Las Vegas Sun

March 29, 2024

Health plans may regain funds

The FBI has recovered about $477,000 of the funds, said Creig Skau, assistant solicitor general with the state attorney general's office.

Mary Ferris, indicted by a federal grand jury on 23 counts involving the theft of the funds, has faced charges of preparing false documents and grand theft property.

She also is under investigation by federal officials for almost $500,000 missing from a health insurance company in Southern California, according to court documents.

Ferris, 36, worked as the claims manager for L&H Administrators, which had the contract through May to manage the insurance claims for the Nevada and Clark County self-funded health plans. The company closed its Nevada offices in June, leaving the state with thousands of unprocessed medical claims.

U.S. Magistrate Judge Roger Hunt issued an order to seize proceeds in bank accounts that authorities allege were set up by Ferris.

Four accounts were under her name and several others used medical-related business names such as Surgical Associates, Outpatient Surgery Center or Nevada Head & Neck Surgeons. The accounts were all set up at Nevada State Bank on Sept. 25.

FBI Special Agent Michael Solari said in an affidavit asking for the seizure that, upon contacting bank officials, he was told that most of the phony accounts had a nominal balance, but several others had a combined balance of more than $400,000.

The Las Vegas federal grand jury health care fraud counts charge that Ferris used her position to receive payments on 155 fraudulent claims for services supposedly given to state and county employees totaling $622,878.

They charge she secretly placed the false claims into the computer system without the knowledge of the 134 state and county employees whose names were used in the scheme.

The indictment charges that Ferris also opened mailbox drops to receive fraudulent checks to fictitious medical providers in the L&H computer system. To conceal the fraud, Ferris changed the beneficiaries' mailing addresses to drop boxes she opened, the indictment alleges.

L&H was tipped to the scheme, Solari's affidavit said, when a mail drop business contacted L&H "about a large volume of unclaimed mail" listing the administrator as the return address.

When L&H employees went to recover the mail, they discovered Ferris had opened the drop box, the affidavit said. Solari stated that the mail was mostly made up of "explanation of benefits" statements.

On Sept. 22, Solari visited five mail drops suspected of being used in the scheme. One was closed, three had been opened by Ferris and one opened by Jane Treher who, Solari noted, had the same birth date as Ferris.

Documents recently unsealed in U.S. District Court in Las Vegas give more details of Ferris, also known as Jane Treher, and her background.

The documents show Ferris has a lengthy history of arrests and has at least two convictions. One of those was a misdemeanor conviction out of Santa Ana, Calif., in 1986 on a charge of preparing false documents for insurance claims. She received probation.

Between 1988 and 1992, three warrants were issued in Southern California for her arrest on grand theft charges.
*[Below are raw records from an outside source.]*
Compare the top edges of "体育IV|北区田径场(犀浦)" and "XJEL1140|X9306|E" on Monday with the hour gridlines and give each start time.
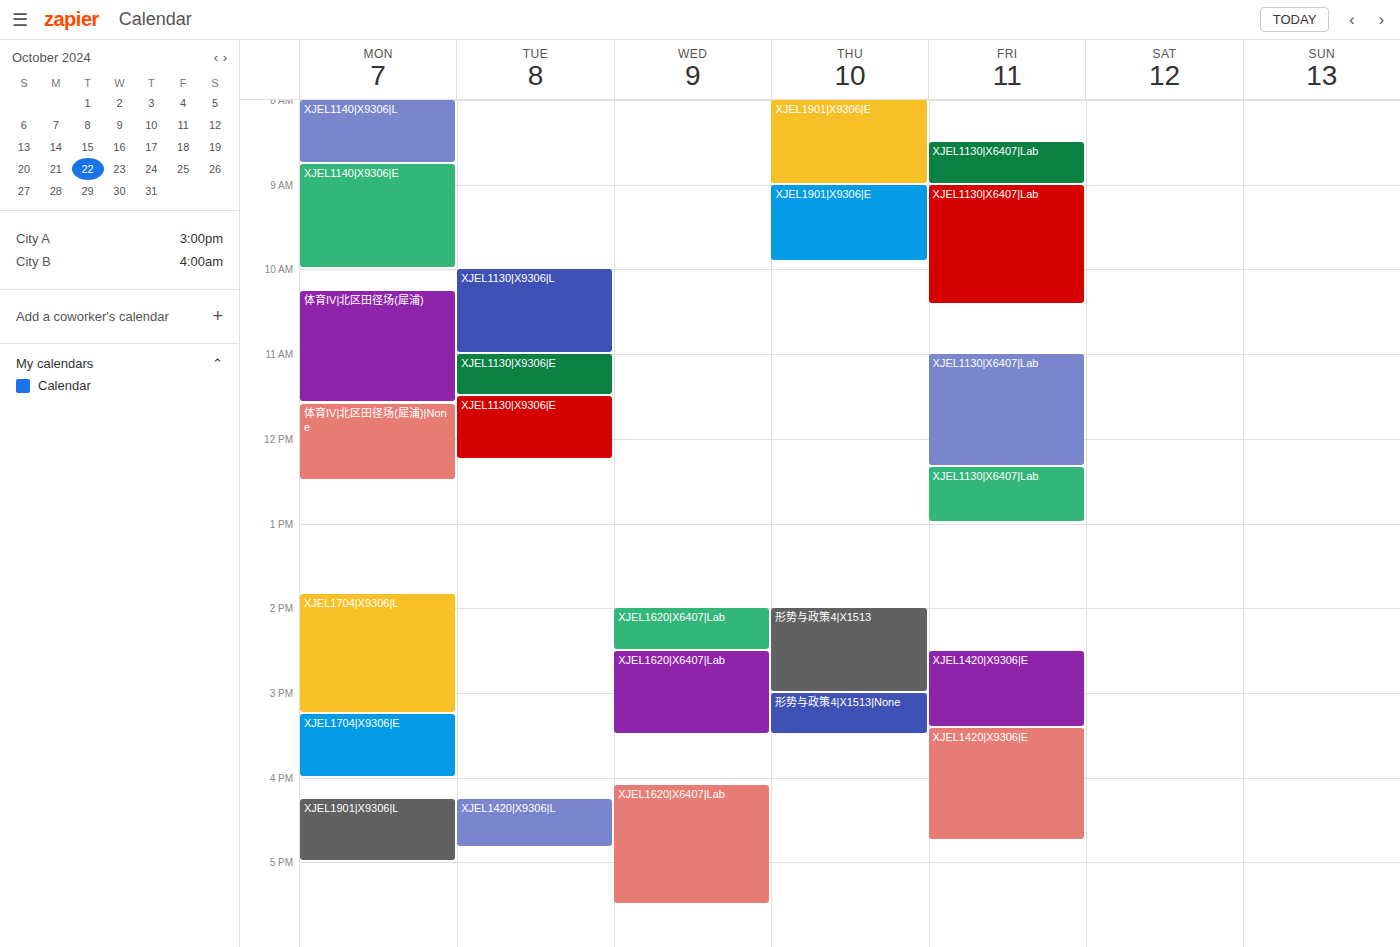
"体育IV|北区田径场(犀浦)": 10:15 AM, neither: a quarter of the way from the 10 AM line to the 11 AM line. "XJEL1140|X9306|E": 8:45 AM, neither: three quarters of the way from the 8 AM line to the 9 AM line.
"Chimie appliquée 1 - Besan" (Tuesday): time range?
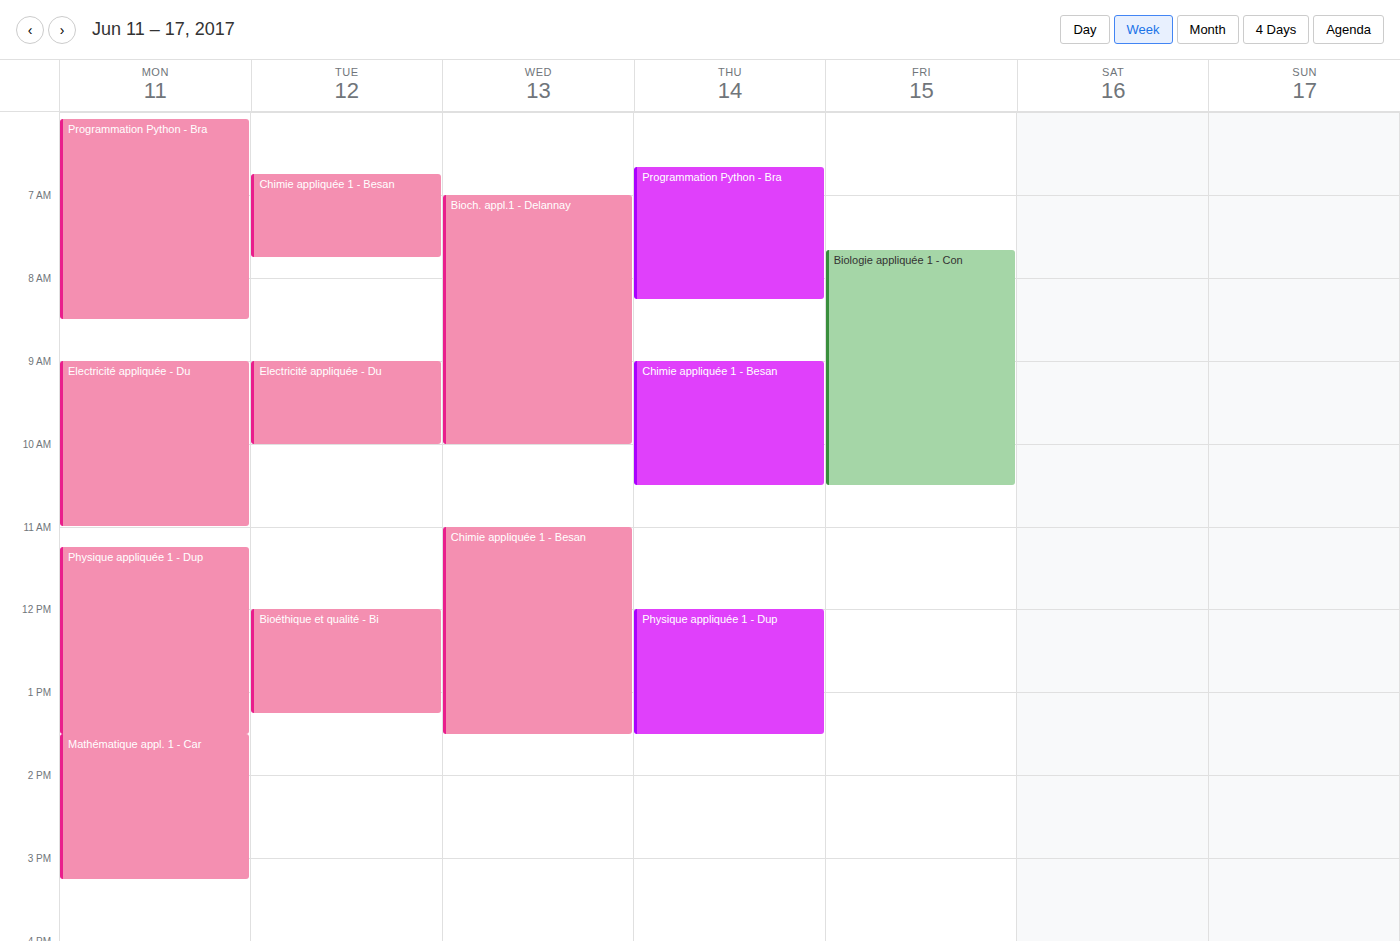
6:45 AM to 7:45 AM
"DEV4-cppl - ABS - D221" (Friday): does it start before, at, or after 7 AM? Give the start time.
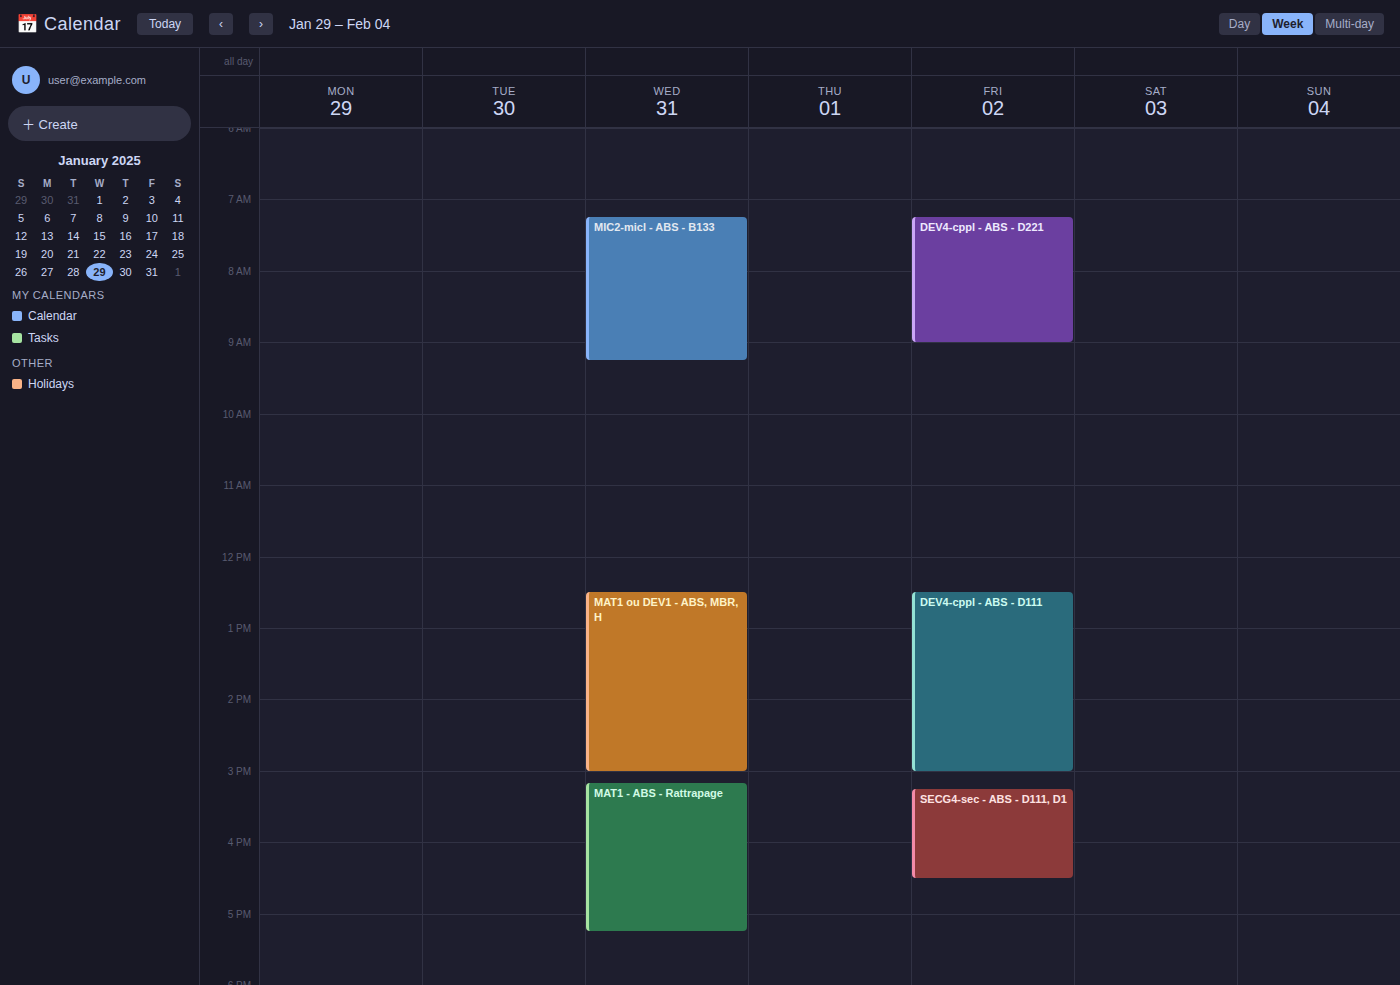
7:15 AM -- after 7 AM, 15 minutes below the 7 AM line.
But according to court documents there was never any disposition of those cases.

In 1992, she was charged with felony grand theft property in Santa Ana and again received probation.

Although L&H hired someone with a criminal background for the sensitive position of claims manager, it was the lack of internal controls that provided the opportunity to take the money, said Perry Comeaux, director of the state Department of Administration and a member of the state Committee on Benefits, which oversees the state health plan.

If Ferris pleads guilty or is found guilty of the charges at trial, the state will present a case at a subsequent forfeiture hearing to recover the money, Skau said.

Ferris is charged with taking $608,000 from the state and $15,000 from the Clark County fund.

Skau said there would have to be a determination on how the remaining money should be divided between the state and county.

Ferris was indicted Nov. 12 and arrested in Las Vegas a week later. L&H fired her at the end of January. Tentatively scheduled to go to trial in U.S. District Court on Jan. 20, she remains in jail without bail.